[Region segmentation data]
---+---

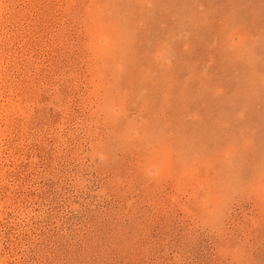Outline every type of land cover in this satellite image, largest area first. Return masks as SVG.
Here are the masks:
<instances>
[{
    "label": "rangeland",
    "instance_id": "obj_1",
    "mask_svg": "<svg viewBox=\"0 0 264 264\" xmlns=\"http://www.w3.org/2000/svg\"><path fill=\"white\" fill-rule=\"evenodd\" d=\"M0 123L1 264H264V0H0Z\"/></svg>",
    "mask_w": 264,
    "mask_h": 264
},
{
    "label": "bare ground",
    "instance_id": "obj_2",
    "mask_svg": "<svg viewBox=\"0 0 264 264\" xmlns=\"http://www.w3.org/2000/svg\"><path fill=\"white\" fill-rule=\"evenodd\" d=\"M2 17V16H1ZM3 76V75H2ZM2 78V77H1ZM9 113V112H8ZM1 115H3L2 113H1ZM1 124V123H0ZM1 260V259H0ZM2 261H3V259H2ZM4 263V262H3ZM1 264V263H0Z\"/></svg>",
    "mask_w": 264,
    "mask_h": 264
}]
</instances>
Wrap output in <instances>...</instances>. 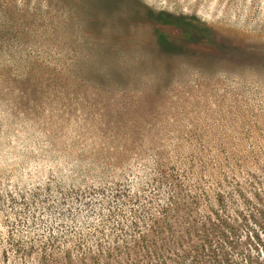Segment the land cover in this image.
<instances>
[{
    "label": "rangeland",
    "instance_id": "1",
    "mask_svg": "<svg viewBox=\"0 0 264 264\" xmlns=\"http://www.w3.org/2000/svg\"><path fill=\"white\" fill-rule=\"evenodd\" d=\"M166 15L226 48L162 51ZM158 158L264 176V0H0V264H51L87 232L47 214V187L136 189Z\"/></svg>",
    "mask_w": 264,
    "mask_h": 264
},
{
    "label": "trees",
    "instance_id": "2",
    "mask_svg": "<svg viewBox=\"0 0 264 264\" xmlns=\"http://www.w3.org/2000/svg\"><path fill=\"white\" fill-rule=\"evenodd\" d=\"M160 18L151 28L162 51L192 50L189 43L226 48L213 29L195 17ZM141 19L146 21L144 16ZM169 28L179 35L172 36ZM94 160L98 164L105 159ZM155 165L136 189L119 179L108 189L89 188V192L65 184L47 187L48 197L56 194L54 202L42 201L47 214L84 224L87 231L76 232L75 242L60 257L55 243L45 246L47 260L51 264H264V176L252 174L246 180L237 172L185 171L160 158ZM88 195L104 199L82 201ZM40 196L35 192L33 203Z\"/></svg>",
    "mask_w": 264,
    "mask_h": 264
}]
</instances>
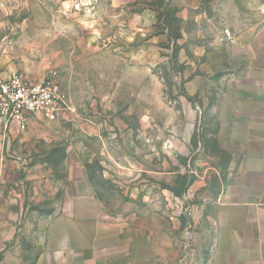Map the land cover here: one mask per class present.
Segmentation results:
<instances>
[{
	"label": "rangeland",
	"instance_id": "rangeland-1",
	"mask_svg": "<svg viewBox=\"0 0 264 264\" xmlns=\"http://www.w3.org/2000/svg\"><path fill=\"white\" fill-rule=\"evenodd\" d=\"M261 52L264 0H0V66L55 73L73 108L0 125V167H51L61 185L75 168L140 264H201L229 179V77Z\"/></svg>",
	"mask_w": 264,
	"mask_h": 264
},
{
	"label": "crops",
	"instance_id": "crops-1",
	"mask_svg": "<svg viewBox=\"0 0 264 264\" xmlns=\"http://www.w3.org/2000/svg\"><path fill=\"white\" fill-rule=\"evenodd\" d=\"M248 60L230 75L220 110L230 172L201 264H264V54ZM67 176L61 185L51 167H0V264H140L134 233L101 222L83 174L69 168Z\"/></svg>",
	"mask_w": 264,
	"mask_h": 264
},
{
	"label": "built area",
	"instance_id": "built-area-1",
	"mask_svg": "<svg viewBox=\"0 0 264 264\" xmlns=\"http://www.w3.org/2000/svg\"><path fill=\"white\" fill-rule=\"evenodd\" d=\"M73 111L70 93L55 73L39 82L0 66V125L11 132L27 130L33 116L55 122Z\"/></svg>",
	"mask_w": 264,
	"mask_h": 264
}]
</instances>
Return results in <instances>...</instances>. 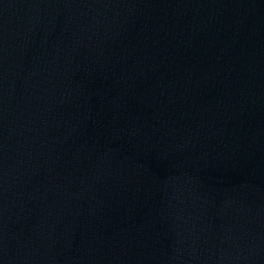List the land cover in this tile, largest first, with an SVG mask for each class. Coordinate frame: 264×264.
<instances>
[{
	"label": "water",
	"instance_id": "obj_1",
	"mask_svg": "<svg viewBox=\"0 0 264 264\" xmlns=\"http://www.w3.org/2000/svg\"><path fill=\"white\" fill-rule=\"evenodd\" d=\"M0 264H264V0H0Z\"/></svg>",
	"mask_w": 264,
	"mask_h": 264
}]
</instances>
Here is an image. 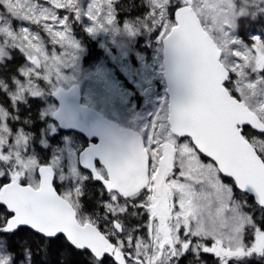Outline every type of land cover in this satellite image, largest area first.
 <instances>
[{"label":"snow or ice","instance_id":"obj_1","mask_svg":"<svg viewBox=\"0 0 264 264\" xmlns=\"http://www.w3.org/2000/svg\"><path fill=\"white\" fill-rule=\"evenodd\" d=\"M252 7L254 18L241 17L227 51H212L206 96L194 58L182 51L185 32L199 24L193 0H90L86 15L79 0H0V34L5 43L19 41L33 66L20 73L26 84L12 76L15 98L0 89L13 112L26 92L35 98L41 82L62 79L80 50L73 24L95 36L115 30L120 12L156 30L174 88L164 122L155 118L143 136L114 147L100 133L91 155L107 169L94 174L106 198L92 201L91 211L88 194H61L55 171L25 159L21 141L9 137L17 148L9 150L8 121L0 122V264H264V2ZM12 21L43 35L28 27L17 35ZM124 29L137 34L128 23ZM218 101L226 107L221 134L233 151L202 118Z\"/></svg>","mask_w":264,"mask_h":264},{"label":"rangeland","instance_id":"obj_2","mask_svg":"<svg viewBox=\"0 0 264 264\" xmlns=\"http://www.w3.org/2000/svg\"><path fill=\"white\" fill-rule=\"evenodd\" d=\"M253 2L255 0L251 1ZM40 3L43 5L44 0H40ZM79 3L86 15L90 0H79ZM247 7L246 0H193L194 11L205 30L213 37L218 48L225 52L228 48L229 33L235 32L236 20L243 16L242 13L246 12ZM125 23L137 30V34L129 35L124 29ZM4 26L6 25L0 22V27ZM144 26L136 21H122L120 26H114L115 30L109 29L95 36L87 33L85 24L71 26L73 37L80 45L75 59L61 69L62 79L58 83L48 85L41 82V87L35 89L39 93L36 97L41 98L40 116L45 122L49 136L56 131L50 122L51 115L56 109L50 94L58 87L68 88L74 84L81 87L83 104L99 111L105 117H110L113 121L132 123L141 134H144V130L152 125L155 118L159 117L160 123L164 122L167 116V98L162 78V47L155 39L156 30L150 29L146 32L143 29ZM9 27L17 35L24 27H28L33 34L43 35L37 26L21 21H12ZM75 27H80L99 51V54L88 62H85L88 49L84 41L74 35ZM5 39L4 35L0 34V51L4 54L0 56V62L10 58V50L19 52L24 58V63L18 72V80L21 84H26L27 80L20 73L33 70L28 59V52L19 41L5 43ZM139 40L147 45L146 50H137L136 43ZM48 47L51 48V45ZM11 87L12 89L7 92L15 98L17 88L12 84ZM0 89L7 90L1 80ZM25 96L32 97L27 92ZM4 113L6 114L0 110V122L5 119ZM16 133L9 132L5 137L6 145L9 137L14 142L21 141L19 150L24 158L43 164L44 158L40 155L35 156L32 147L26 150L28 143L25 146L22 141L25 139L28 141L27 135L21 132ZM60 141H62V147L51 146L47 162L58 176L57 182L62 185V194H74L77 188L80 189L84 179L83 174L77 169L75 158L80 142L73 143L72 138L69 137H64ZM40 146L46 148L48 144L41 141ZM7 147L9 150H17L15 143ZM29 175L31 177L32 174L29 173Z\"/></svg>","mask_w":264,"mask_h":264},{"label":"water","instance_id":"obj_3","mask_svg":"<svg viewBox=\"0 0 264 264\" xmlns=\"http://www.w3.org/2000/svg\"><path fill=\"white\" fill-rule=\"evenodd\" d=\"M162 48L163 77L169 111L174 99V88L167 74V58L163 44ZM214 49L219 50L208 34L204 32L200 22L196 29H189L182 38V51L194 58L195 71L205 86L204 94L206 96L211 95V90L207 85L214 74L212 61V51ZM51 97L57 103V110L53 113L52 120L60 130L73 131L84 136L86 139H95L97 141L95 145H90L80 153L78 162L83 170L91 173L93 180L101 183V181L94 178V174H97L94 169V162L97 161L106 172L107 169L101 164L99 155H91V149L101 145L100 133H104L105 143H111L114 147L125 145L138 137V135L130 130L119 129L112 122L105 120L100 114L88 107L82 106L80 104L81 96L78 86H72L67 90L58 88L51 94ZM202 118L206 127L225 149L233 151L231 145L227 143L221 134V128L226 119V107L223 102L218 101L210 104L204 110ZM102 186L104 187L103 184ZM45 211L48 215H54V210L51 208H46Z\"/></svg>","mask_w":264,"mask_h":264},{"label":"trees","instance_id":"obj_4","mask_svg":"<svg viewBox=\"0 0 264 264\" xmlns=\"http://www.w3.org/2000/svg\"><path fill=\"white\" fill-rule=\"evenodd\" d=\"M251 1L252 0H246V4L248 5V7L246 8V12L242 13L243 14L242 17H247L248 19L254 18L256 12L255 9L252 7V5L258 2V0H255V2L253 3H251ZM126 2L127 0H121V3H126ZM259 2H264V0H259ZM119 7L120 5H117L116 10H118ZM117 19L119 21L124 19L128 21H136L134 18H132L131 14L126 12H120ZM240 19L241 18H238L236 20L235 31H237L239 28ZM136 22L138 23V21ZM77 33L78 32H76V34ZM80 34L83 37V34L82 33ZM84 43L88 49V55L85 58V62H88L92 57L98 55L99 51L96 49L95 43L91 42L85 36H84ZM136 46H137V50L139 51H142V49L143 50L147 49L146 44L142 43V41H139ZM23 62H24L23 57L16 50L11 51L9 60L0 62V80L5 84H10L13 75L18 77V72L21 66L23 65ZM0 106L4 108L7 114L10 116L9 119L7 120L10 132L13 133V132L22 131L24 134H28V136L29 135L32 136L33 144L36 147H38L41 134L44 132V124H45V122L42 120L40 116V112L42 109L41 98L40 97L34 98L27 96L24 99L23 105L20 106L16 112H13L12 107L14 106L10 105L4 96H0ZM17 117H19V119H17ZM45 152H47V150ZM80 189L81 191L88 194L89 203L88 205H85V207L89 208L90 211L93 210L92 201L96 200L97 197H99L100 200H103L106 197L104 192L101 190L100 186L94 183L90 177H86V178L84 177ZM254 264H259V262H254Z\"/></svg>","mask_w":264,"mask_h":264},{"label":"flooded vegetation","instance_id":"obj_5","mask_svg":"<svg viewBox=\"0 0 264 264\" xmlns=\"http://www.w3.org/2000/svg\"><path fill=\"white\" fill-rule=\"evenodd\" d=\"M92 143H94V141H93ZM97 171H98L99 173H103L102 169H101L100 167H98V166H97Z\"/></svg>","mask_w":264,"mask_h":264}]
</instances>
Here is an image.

---+---

The task: Could you give the material as a Markdown table with the columns Row and Material line, starting at its first line and stopping after the line that contains "17V16H1ZM3 76V75H2ZM2 78V77H1ZM9"? Skip any blank lines and leave the pictures out.

Complete answer:
| Row | Material line |
|---|---|
| 1 | Outline every type of land cover in this satellite image, largest area first. Return masks as SVG. |
| 2 | Here are the masks: |
| 3 | <instances> |
| 4 | [{ |
| 5 |     "label": "rangeland", |
| 6 |     "instance_id": "obj_1", |
| 7 |     "mask_svg": "<svg viewBox=\"0 0 264 264\" xmlns=\"http://www.w3.org/2000/svg\"><path fill=\"white\" fill-rule=\"evenodd\" d=\"M0 123L1 264H264V0H0Z\"/></svg>", |
| 8 |     "mask_w": 264, |
| 9 |     "mask_h": 264 |
| 10 | }, |
| 11 | { |
| 12 |     "label": "bare ground", |
| 13 |     "instance_id": "obj_2", |
| 14 |     "mask_svg": "<svg viewBox=\"0 0 264 264\" xmlns=\"http://www.w3.org/2000/svg\"><path fill=\"white\" fill-rule=\"evenodd\" d=\"M2 17V16H1ZM3 76V75H2ZM2 78V77H1ZM9 113V112H8ZM1 115H3L2 113H1ZM1 124V123H0ZM1 260V259H0ZM2 261H3V259H2ZM4 263V262H3ZM1 264V263H0Z\"/></svg>", |